§ **PAGE**:
-- begin --
The results were in. Studies showed young people of color fared better in school and society if they knew how to analyze, navigate, and challenge racism and racial inequality. But what role could secondary schools play in fostering this so-called “critical consciousness?” That’s what Scott Seider, a researcher at Boston University’s School of Education (SED), and his colleagues at Harvard and Simmons set out to learn.

And that was before Charlottesville.

At a time when the nation’s worst racial attitudes have bubbled to the surface, Seider’s team is deep in a multi-year look at efforts to build critical consciousness at selected urban high schools. They’ve begun to publish their findings.

“Racial injustice in the United States is, of course, nothing new,” says Seider, who is an associate professor of education and former English and literacy teacher in the Boston Public Schools. “But the combination of mobile phone video cameras, the Black Lives Matter movement, the election of President Trump — and now, Charlottesville — has made some of those injustices even more evident to more Americans. Schools are embracing the idea that they have a role to play in preparing their students to navigate and challenge this injustice, and we believe this study will strengthen their capacity to do that work.”

Seider has spent nearly 15 years studying the civic and character development of adolescents. His book, Character Compass: How Powerful School Culture Can Point Students Toward Success (Harvard Education Press, 2012), won the moral development and education outstanding book award from the American Educational Research Association. “A decade ago,” he says, “new research on character development got educators interested in the idea that, in addition to academic skills, kids also need internal qualities such as perseverance and resilience in order to be successful. This conversation had its value but also its limitations.” Now, he says, educators are starting to talk again about the critical consciousness that kids need to contend with external forces that can be obstacles to their success, forces such as systemic racism.
-- end --
§ **THE TASKS**:
1 > In the article on critical consciousness, which award did Seider's book Character Compass win?
2 > Write out everything in the article on critical consciousness from "The results were" down to "was before Charlottesville.".
3 > For each statement, say yes or no to whether it agrees with the article on critical consciousness, and quote the words from the article that decide it. (a) Seider once taught English and literacy in the Boston Public Schools. (b) Seider's colleagues on the study are at Yale and Simmons. (c) Seider has studied the civic and character development of adolescents for nearly 15 years.

§ **SOURCE DATA**:
-- begin --
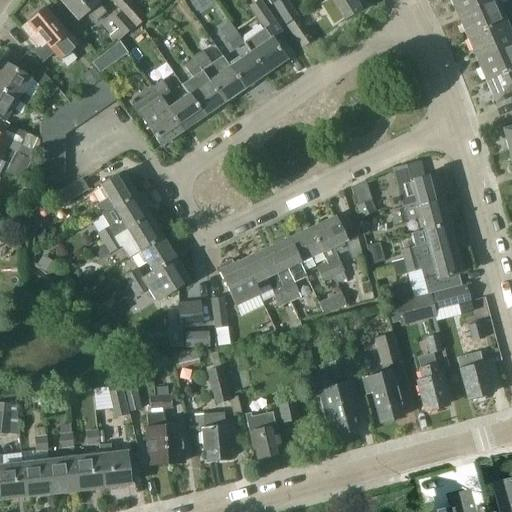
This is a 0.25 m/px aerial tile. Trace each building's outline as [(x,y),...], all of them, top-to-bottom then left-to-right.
[(96,0),(62,0),(79,19),(87,12),(95,21),(105,12),(97,3),(98,2),(96,0)] [(113,0),(112,1),(122,11),(136,27),(146,17),(129,0),(113,0)] [(243,42),(250,52),(265,74),(286,59),(272,38),(282,32),(259,0),(258,0),(249,7),(264,28),(243,42)] [(277,0),(273,3),(286,23),(297,16),(286,0),(277,0)] [(324,0),(319,4),(326,14),(336,7),(344,19),(366,5),(362,0),(324,0)] [(450,0),(458,16),(494,0),(450,0)] [(467,38),(506,21),(496,0),(494,0),(458,16),(467,38)] [(31,21),(29,23),(49,48),(50,47),(60,59),(76,45),(66,33),(67,32),(47,8),(46,9),(44,7),(39,11),(41,13),(39,14),(36,14),(31,18),(31,21)] [(136,27),(122,11),(112,21),(126,36),(136,27)] [(300,18),(288,26),(303,47),(315,39),(300,18)] [(467,38),(477,59),(511,44),(511,35),(506,21),(467,38)] [(225,37),(235,31),(230,22),(219,29),(225,37)] [(235,30),(235,31),(225,37),(234,49),(243,42),(235,30)] [(93,63),(102,74),(130,53),(121,41),(93,63)] [(511,44),(477,59),(487,82),(511,71),(511,44)] [(203,117),(224,102),(209,81),(202,71),(212,64),(203,52),(183,65),(191,77),(181,85),(188,95),(203,117)] [(244,88),(265,74),(250,52),(229,67),(244,88)] [(38,102),(22,92),(30,79),(4,64),(0,70),(0,90),(17,100),(33,110),(38,102)] [(244,88),(229,67),(209,81),(224,102),(244,88)] [(511,71),(487,82),(496,103),(511,96),(511,71)] [(36,83),(49,98),(58,90),(45,75),(36,83)] [(93,87),(106,106),(117,99),(103,79),(93,87)] [(182,131),(203,117),(188,95),(177,103),(162,81),(152,88),(160,98),(182,131)] [(82,94),(96,114),(106,106),(93,87),(82,94)] [(17,100),(0,90),(0,118),(4,121),(17,100)] [(96,114),(82,94),(72,101),(86,121),(96,114)] [(161,145),(182,131),(160,98),(139,113),(161,145)] [(74,129),(86,121),(72,101),(60,109),(74,129)] [(64,135),(74,129),(60,109),(41,122),(64,135)] [(64,146),(64,135),(41,122),(40,145),(64,146)] [(511,125),(503,128),(509,152),(511,151),(511,125)] [(22,146),(28,135),(9,126),(4,136),(22,146)] [(28,135),(22,146),(39,154),(39,140),(28,135)] [(0,178),(0,177),(0,162),(11,141),(0,136),(0,178)] [(64,158),(64,146),(40,145),(40,157),(64,158)] [(31,161),(29,160),(16,153),(5,173),(21,181),(31,161)] [(64,169),(64,158),(40,157),(40,169),(64,169)] [(436,175),(424,178),(420,162),(393,169),(403,208),(400,208),(401,210),(443,199),(436,175)] [(63,181),(64,169),(40,169),(39,196),(63,181)] [(100,213),(135,192),(123,173),(101,186),(108,199),(96,206),(100,213)] [(81,179),(58,193),(64,204),(88,189),(81,179)] [(114,208),(121,219),(98,233),(103,242),(148,214),(135,192),(100,213),(102,216),(114,208)] [(449,223),(443,199),(401,210),(401,211),(392,213),(395,225),(408,221),(408,220),(420,217),(424,230),(449,223)] [(370,201),(357,207),(362,218),(375,212),(370,201)] [(139,249),(161,236),(148,214),(103,242),(110,253),(121,246),(129,259),(140,251),(139,249)] [(354,261),(362,258),(364,257),(357,236),(353,238),(341,214),(334,217),(311,228),(321,252),(323,251),(328,263),(334,276),(343,271),(332,247),(345,241),(354,261)] [(449,223),(424,230),(428,244),(416,247),(415,247),(401,250),(404,262),(456,248),(449,223)] [(311,228),(288,239),(298,263),(321,252),(311,228)] [(152,271),(174,257),(161,236),(139,249),(140,251),(152,271)] [(298,263),(288,239),(264,250),(289,301),(300,296),(298,292),(299,292),(287,268),(298,263)] [(432,281),(435,294),(457,288),(453,275),(462,273),(456,248),(404,262),(407,273),(421,270),(421,269),(433,266),(436,280),(432,281)] [(279,306),(289,301),(264,250),(243,260),(257,290),(268,285),(279,306)] [(174,257),(152,271),(167,294),(189,280),(174,257)] [(220,271),(231,294),(237,308),(260,297),(257,290),(243,260),(233,264),(231,260),(219,266),(221,270),(220,271)] [(407,273),(404,262),(393,265),(396,276),(407,273)] [(323,281),(334,276),(328,263),(317,268),(323,281)] [(130,286),(142,279),(136,268),(123,276),(130,286)] [(142,279),(130,286),(136,296),(148,289),(142,279)] [(466,285),(457,288),(435,294),(427,296),(431,312),(446,308),(470,301),(466,285)] [(338,309),(339,310),(343,308),(346,307),(340,293),(332,297),(338,309)] [(432,316),(431,312),(427,296),(426,296),(392,305),(397,325),(432,316)] [(211,299),(215,329),(227,327),(223,297),(211,299)] [(202,325),(200,303),(178,305),(180,327),(181,327),(202,325)] [(480,323),(468,326),(472,342),(484,338),(480,323)] [(208,332),(185,333),(186,347),(209,346),(208,332)] [(392,334),(375,339),(382,366),(399,361),(392,334)] [(437,336),(426,339),(430,354),(441,351),(437,336)] [(479,352),(457,358),(468,399),(473,398),(476,399),(484,397),(486,394),(491,393),(483,364),(482,364),(479,352)] [(341,360),(329,363),(333,379),(345,375),(341,360)] [(422,380),(417,382),(425,411),(428,410),(431,411),(438,410),(439,407),(448,405),(440,376),(439,376),(436,364),(419,369),(422,380)] [(221,368),(206,372),(215,404),(229,400),(221,368)] [(392,371),(363,379),(366,394),(371,392),(379,422),(382,422),(385,424),(391,422),(393,419),(403,416),(399,399),(401,399),(397,385),(396,385),(392,371)] [(326,423),(332,421),(335,434),(338,433),(342,435),(348,433),(348,431),(359,428),(351,399),(354,398),(349,381),(322,389),(322,390),(318,392),(326,423)] [(135,385),(123,388),(129,412),(141,409),(135,385)] [(109,393),(113,408),(115,417),(128,414),(122,390),(109,393)] [(170,396),(160,397),(161,409),(171,408),(170,396)] [(239,396),(230,398),(233,417),(243,415),(239,396)] [(151,410),(161,409),(160,397),(150,398),(151,410)] [(293,398),(279,401),(284,424),(298,421),(293,398)] [(7,434),(9,419),(10,406),(0,404),(0,433),(7,434)] [(223,413),(195,416),(196,430),(201,430),(203,447),(206,447),(207,461),(230,459),(227,427),(224,427),(223,413)] [(247,419),(246,419),(256,459),(282,453),(272,413),(252,417),(251,413),(246,415),(247,419)] [(167,464),(163,421),(163,414),(147,415),(148,429),(147,429),(150,465),(167,464)] [(163,421),(167,464),(184,462),(181,426),(175,426),(175,420),(163,421)] [(86,432),(97,431),(96,421),(85,423),(86,432)] [(35,438),(46,437),(44,428),(34,429),(35,438)] [(99,444),(97,431),(86,432),(88,445),(99,444)] [(71,434),(61,435),(63,448),(73,447),(71,434)] [(46,437),(35,438),(37,451),(47,450),(46,437)] [(100,456),(104,487),(129,484),(126,453),(100,456)] [(104,487),(100,456),(74,459),(78,490),(104,487)] [(78,490),(74,459),(48,462),(52,493),(78,490)] [(52,493),(48,462),(23,464),(26,496),(52,493)] [(26,496),(23,464),(0,466),(0,497),(0,499),(26,496)] [(511,511),(511,480),(495,485),(501,511),(511,511)] [(476,511),(471,491),(450,497),(454,511),(476,511)]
-- end --
§ **RESPONSES IN ORDER**:
1 > It won the moral development and education outstanding book award from the American Educational Research Association.

2 >
The results were in. Studies showed young people of color fared better in school and society if they knew how to analyze, navigate, and challenge racism and racial inequality. But what role could secondary schools play in fostering this so-called “critical consciousness?” That’s what Scott Seider, a researcher at Boston University’s School of Education (SED), and his colleagues at Harvard and Simmons set out to learn.

And that was before Charlottesville.

3 >
(a) Yes: "former English and literacy teacher in the Boston Public Schools"
(b) No: "his colleagues at Harvard and Simmons"
(c) Yes: "Seider has spent nearly 15 years studying the civic and character development of adolescents"